The nicest thing happened to me one day as I rifled through the mail. I got a letter from Dr. C. Eugene Allen, a professor and food scientist at the University of Minnesota who just happened to be a fan of this column.
He was responding to a teriyaki marinade recipe for venison I’d offered to a reader who asked about how to prepare that particular cut of meat that can be tough but delicious.
Bottom line, Allen said, is that ground ginger will add flavor to the meat, but it’s not going to do much to tenderize that venison. Fresh ginger, on the other hand, not only adds flavor but is also a very effective meat tenderizer.
Ginger breaks down the collagen connective tissue.
“This is because it contains a proteolytic enzyme named ‘zingibain,’ which was discovered in my laboratory in the early 1970s,” Allen wrote. He went on to say that when exposed to heat, fresh ginger loses its ability to tenderize (ground ginger goes through a heating process), but in the refrigerator as part of a marinade, fresh ginger is very effective at tenderizing even the toughest meat—more effective than pineapple, papaya, and figs, all of which do contain enzymes that tenderize meat. The secret is that only fresh ginger contains zingibain, which is more effective than even Adolph’s Meat Tenderizer.
I was happy to learn such specific information about the tenderizing properties of fresh ginger. I see it in the market, but have to admit I’ve never known exactly what to do with it.
Fresh ginger, sold in the produce section of most supermarkets, looks like fat, stubby hands the color of pale potatoes. When making a selection, you want to choose a small, young piece with smooth skin; wrinkles indicate that the root is dry and past its prime. It should have a fresh, spicy fragrance.
Ginger’s oil is highly volatile, meaning it vaporizes when exposed to air. So when using ginger, slice off just what you need from the root. Peel away the brown outer layer and, working against the grain, chop, grate, or slice the fibrous flesh.
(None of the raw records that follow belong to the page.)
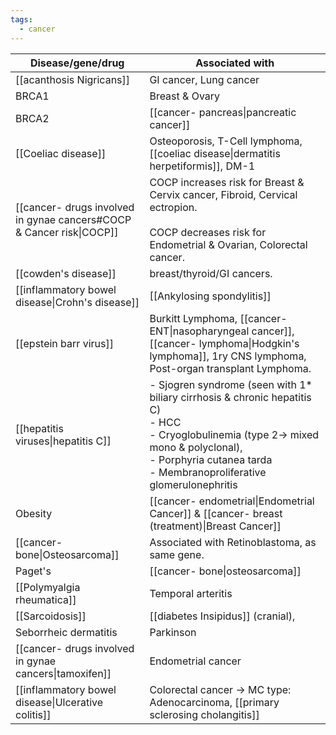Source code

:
 ```yaml
---
tags:
  - cancer
---
```


| Disease/gene/drug                                                    | Associated with                                                                                                                                                                                                         |
| -------------------------------------------------------------------- | ----------------------------------------------------------------------------------------------------------------------------------------------------------------------------------------------------------------------- |
| [[acanthosis Nigricans]]                                             | GI cancer, Lung cancer                                                                                                                                                                                                  |
| BRCA1                                                                | Breast & Ovary                                                                                                                                                                                                          |
| BRCA2                                                                | [[cancer- pancreas\|pancreatic cancer]]                                                                                                                                                                                 |
| [[Coeliac disease]]                                                  | Osteoporosis, T-Cell lymphoma, [[coeliac disease\|dermatitis herpetiformis]], DM-1                                                                                                                                      |
| [[cancer- drugs involved in gynae cancers#COCP & Cancer risk\|COCP]] | COCP increases risk for Breast & Cervix cancer, Fibroid, Cervical ectropion.<br><br>COCP decreases risk for Endometrial & Ovarian, Colorectal cancer.                                                                   |
| [[cowden's disease]]                                                 | breast/thyroid/GI cancers.                                                                                                                                                                                              |
| [[inflammatory bowel disease\|Crohn's disease]]                      | [[Ankylosing spondylitis]]                                                                                                                                                                                              |
| [[epstein barr virus]]                                               | Burkitt Lymphoma, [[cancer- ENT\|nasopharyngeal cancer]], [[cancer- lymphoma\|Hodgkin's lymphoma]], 1ry CNS lymphoma, Post-organ transplant Lymphoma.                                                                   |
| [[hepatitis viruses\|hepatitis C]]                                   | - Sjogren syndrome (seen with 1* biliary cirrhosis & chronic hepatitis C)<br>- HCC<br>- Cryoglobulinemia (type 2-> mixed mono & polyclonal),<br>- Porphyria cutanea tarda<br>- Membranoproliferative glomerulonephritis |
| Obesity                                                              | [[cancer- endometrial\|Endometrial Cancer]] & [[cancer- breast (treatment)\|Breast Cancer]]                                                                                                                             |
| [[cancer- bone\|Osteosarcoma]]                                       | Associated with Retinoblastoma, as same gene.                                                                                                                                                                           |
| Paget's                                                              | [[cancer- bone\|osteosarcoma]]                                                                                                                                                                                          |
| [[Polymyalgia rheumatica]]                                           | Temporal arteritis                                                                                                                                                                                                      |
| [[Sarcoidosis]]                                                      | [[diabetes Insipidus]] (cranial),                                                                                                                                                                                       |
| Seborrheic dermatitis                                                | Parkinson                                                                                                                                                                                                               |
| [[cancer- drugs involved in gynae cancers\|tamoxifen]]               | Endometrial cancer                                                                                                                                                                                                      |
| [[inflammatory bowel disease\|Ulcerative colitis]]                   | Colorectal cancer -> MC type: Adenocarcinoma, [[primary sclerosing cholangitis]]                                                                                                                                        |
Fresh unpeeled ginger root, tightly wrapped, can be refrigerated for up to three weeks and frozen for up to six months. To use frozen ginger, slice off a piece or grate the required amount of the unthawed root, and rewrap and return the rest to the freezer. One tablespoon of fresh ginger equals 1/4 teaspoon ground. Ground ginger isn’t a good substitute for fresh, as Allen stated. However, dried whole ginger will do in a pinch.
Allen’s work on fresh ginger was published in the Journal of Food Science in 1973.
Now, regarding that recipe, let’s try it again, but this time with fresh ginger.
Teriyaki Marinade for Venison or Beef
- 1/4 cup oil
- 1/4 cup soy sauce
- 2 tablespoons ketchup
- 1 tablespoon lemon juice
- 1 tablespoon vinegar
- 1/4 teaspoon pepper
- 1 tablespoon fresh ginger, peeled and minced
- 1 teaspoon garlic powder
Combine all ingredients and mix well, pour into a large zip-type plastic bag, add the venison or beef, and seal. Turn several times to make sure all of the meat is covered, then allow to marinate in the refrigerator for 8 to 12 hours ahead of cooking, turning a couple of times.
The tougher the meat, the longer you should marinate. Venison can marinate up to four days if quite tough.